▸ **WHAT THE EXERCISE ASKS**: Please extract the text read from each of the entries below, keeping every line word for word and leaving the pictures out.

▸ **MATERIAL FOR THIS EXERCISE**:
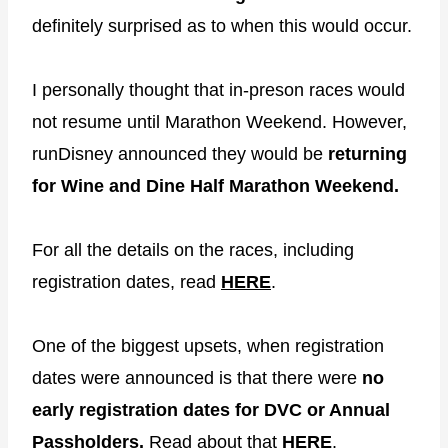
definitely surprised as to when this would occur.
I personally thought that in-preson races would
not resume until Marathon Weekend. However,
runDisney announced they would be
returning
for Wine and Dine Half Marathon Weekend.
For all the details on the races, including
registration dates, read
HERE
.
One of the biggest upsets, when registration
dates were announced is that there were
no
early registration dates for DVC or Annual
Passholders.
Read about that
HERE
.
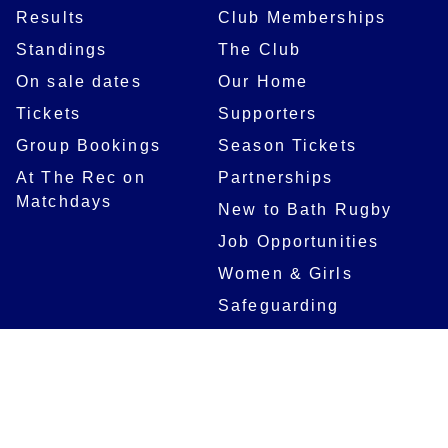
Results
Club Memberships
Standings
The Club
On sale dates
Our Home
Tickets
Supporters
Group Bookings
Season Tickets
At The Rec on
Partnerships
Matchdays
New to Bath Rugby
Job Opportunities
Women & Girls
Safeguarding
Getting to The Rec
Squad
Community
Players
Bath Rugby In The
Community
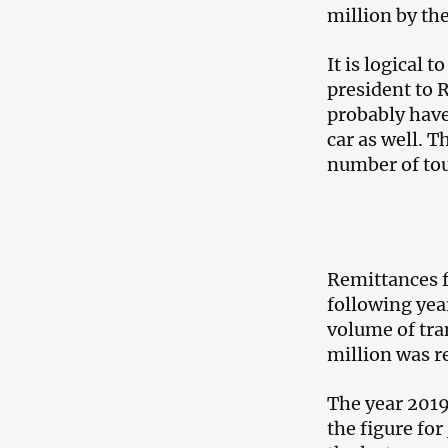
million by the
It is logical
president to R
probably have
car as well. T
number of tou
Remittances f
following yea
volume of tra
million was r
The year 2019
the figure fo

▸ **SOLUTION TO THIS EXERCISE**:
definitely surprised as to when this would occur.
I personally thought that in-preson races would
not resume until Marathon Weekend. However,
runDisney announced they would be
returning
for Wine and Dine Half Marathon Weekend.
For all the details on the races, including
registration dates, read
HERE
.
One of the biggest upsets, when registration
dates were announced is that there were
no
early registration dates for DVC or Annual
Passholders.
Read about that
HERE
.
Results
Club Memberships
Standings
The Club
On sale dates
Our Home
Tickets
Supporters
Group Bookings
Season Tickets
At The Rec on
Partnerships
Matchdays
New to Bath Rugby
Job Opportunities
Women & Girls
Safeguarding
Getting to The Rec
Squad
Community
Players
Bath Rugby In The
Community
million by the
It is logical
president to R
probably have
car as well. T
number of tou
Remittances f
following yea
volume of tra
million was r
The year 2019
the figure fo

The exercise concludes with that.